Lawrence continues, "The morning after I gave birth, I felt like my whole life had started over. Like, Now is day one of my life. I just stared. I was just so in love. I also fell in love with all babies everywhere. Newborns are just so amazing. They’re these pink, swollen, fragile little survivors. Now I love all babies. Now I hear a baby crying in a restaurant and I’m like, Awwww, preciousssss."
Lawrence is currently promoting her new film, Causeway. It's the first feature to be released under her Excellent Cadaver production company, in which she stars as an American soldier who returns to her hometown of New Orleans after a traumatic brain injury in Afghanistan. Brian Tyree Henry also stars.
The new interview dives deep into Lawrence's political views and complex personal relationship with her family in Kentucky, with the actress acknowledging that she experienced something of a rift between them following the 2016 election. "I just worked so hard in the last five years to forgive my dad and my family and try to understand: It’s different. The information they are getting is different. Their life is different."
Now, the Supreme Court decision overturning Roe v. Wade -- which made news during the time that Lawrence's Vogue interview was being conducted -- prompted her to make an extremely personal revelation about her own experience with pregnancy loss.
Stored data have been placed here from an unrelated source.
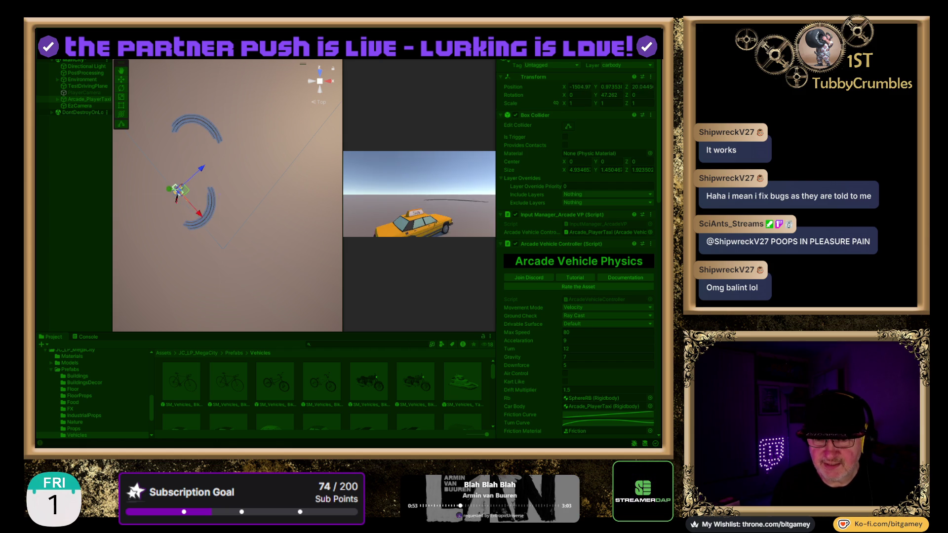
{"action": "key", "text": "w"}
{"action": "key", "text": "d"}
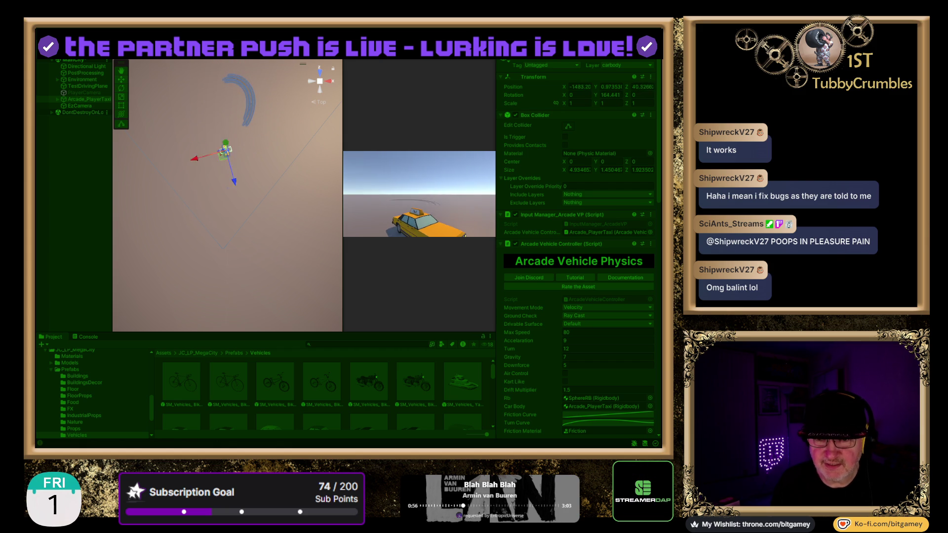
{"action": "key", "text": "w"}
{"action": "key", "text": "d"}
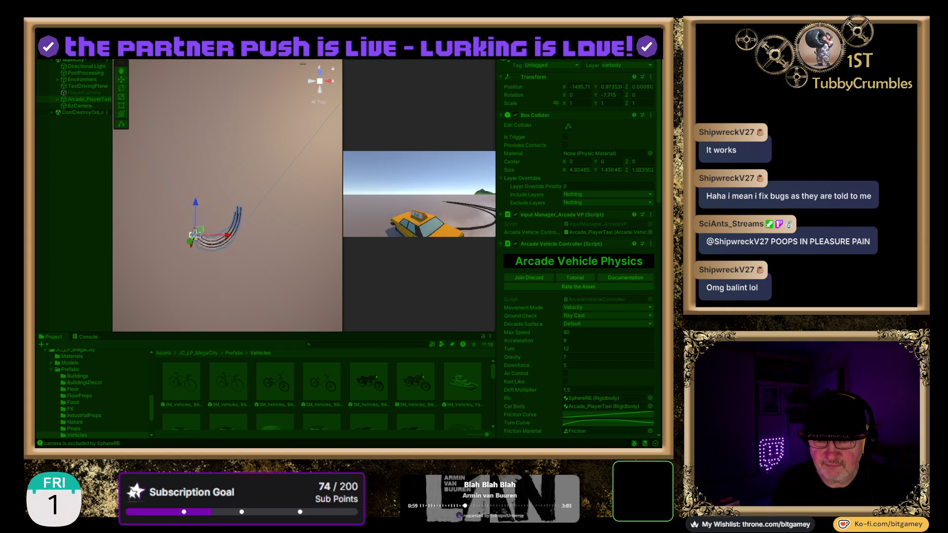
{"action": "key", "text": "w"}
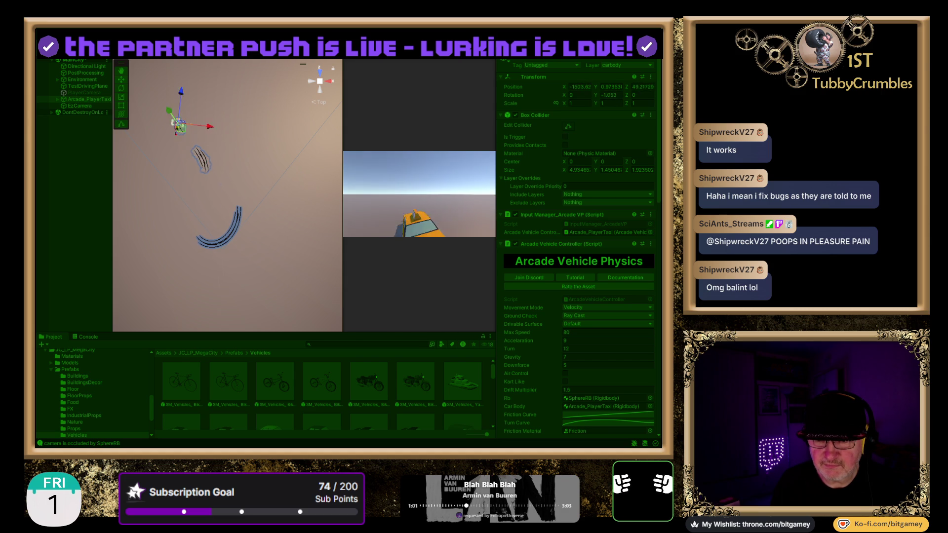
{"action": "key", "text": "w"}
{"action": "key", "text": "d"}
{"action": "key", "text": "w"}
{"action": "key", "text": "d"}
{"action": "key", "text": "w"}
{"action": "key", "text": "a"}
{"action": "key", "text": "w"}
{"action": "key", "text": "d"}
{"action": "key", "text": "w"}
{"action": "key", "text": "w"}
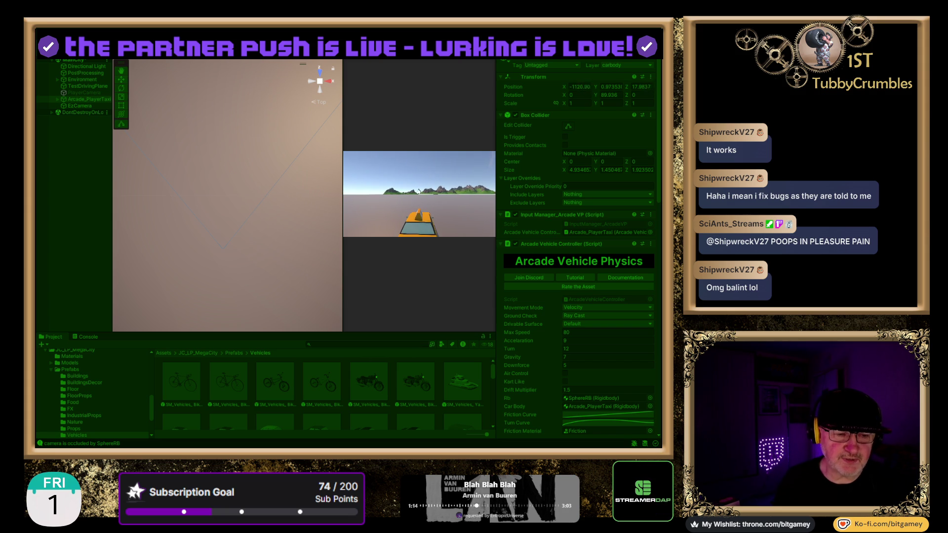
{"action": "key", "text": "w"}
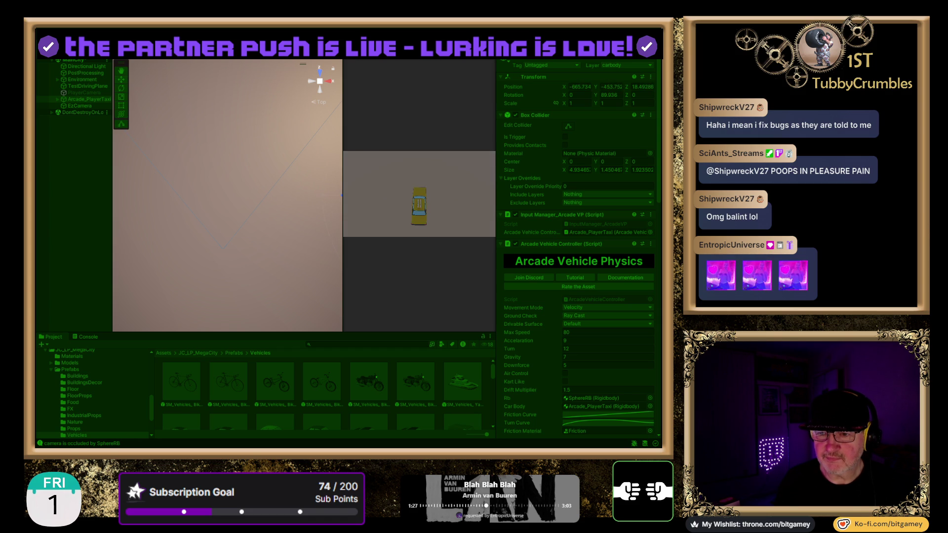
{"action": "key", "text": "ctrl+p"}
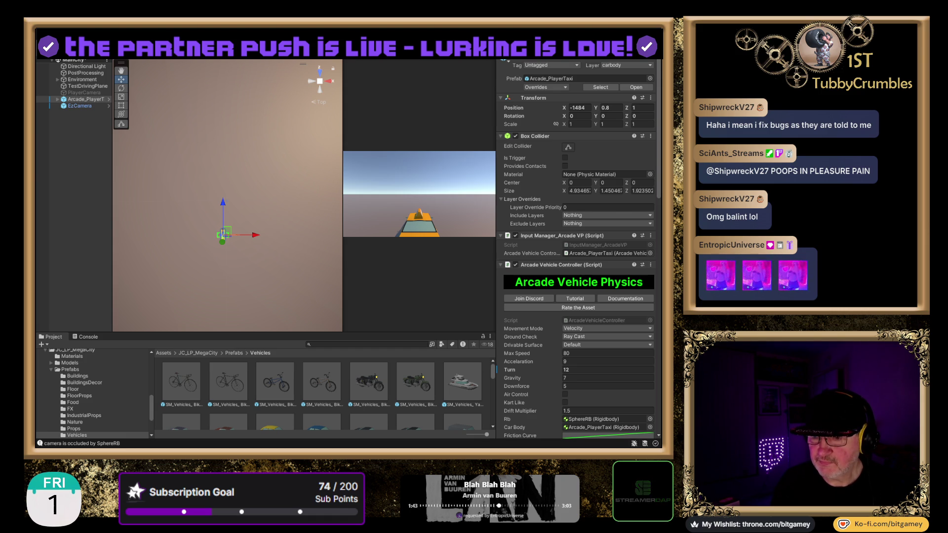
{"action": "scroll", "coordinate": [543, 407], "scroll_direction": "down", "scroll_amount": 3}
Lawrence says that she became pregnant in her early 20s and fully intended to have an abortion. Before she was able to, she says, "I had a miscarriage alone in Montreal." Years later, while married and in the midst of filming the Netflix movie Don't Look Up, she says she became pregnant and miscarried again. The second time, she required a D&C -- which is a surgical procedure to remove tissue from the uterus. Having access to such medical intervention restricted for many people, she says, is a topic that haunted her during her pregnancy with Cy.
"I remember a million times thinking about it while I was pregnant. Thinking about the things that were happening to my body. And I had a great pregnancy. I had a very fortunate pregnancy," she begins. "But every single second of my life was different. And it would occur to me sometimes: What if I was forced to do this?"
Beyond women's rights issues, Lawrence is also plagued with worry over gun control.
"I'm raising a little boy who is going to go to school one day. Guns are the number-one cause of death for children in the United States. And people are still voting for politicians who receive money from the NRA. It blows my mind," she says. "I mean if Sandy Hook didn’t change anything? We as a nation just went, OK! We are allowing our children to lay down their lives for our right to a second amendment that was written over 200 years ago."
Motherhood has changed Lawrence's perspective in a myriad of ways, including the way she relates to her Causeway character. Notably, the film began production prior to the COVID-19 pandemic in late 2019 and was forced to shut down. By the time filming resumed in late 2021, Lawrence had gotten married and was expecting her first child.
"Her untenable home, her inability to commit to one thing or another because of these internal injuries that are completely invisible but huge -- I think I connected with that at that specific time in my life," she says of the dramatic role. "So much was going on with me at that time that I didn’t realize. Until I was back, pregnant, married, making it. And I was just like, Oh, this is a woman who is scared to commit."
In her own life, Lawrence jokingly calls Cy her little voodoo doll because, the author notes, everything that hurts him, hurts her.
"I mean the euphoria of Cy is just -- Jesus, it’s impossible," Lawrence gushes. "I always tell him, I love you so much it’s impossible."
She adds, "My heart has stretched to a capacity that I didn’t know about. I include my husband in that. And then they’re both just, like, out there -- walking around, crossing streets. He’s gonna drive one day. He’s gonna be a stupid teenager and be behind the wheel of a car. And I’m just gonna be like, Good night! You know? Like, who sleeps?"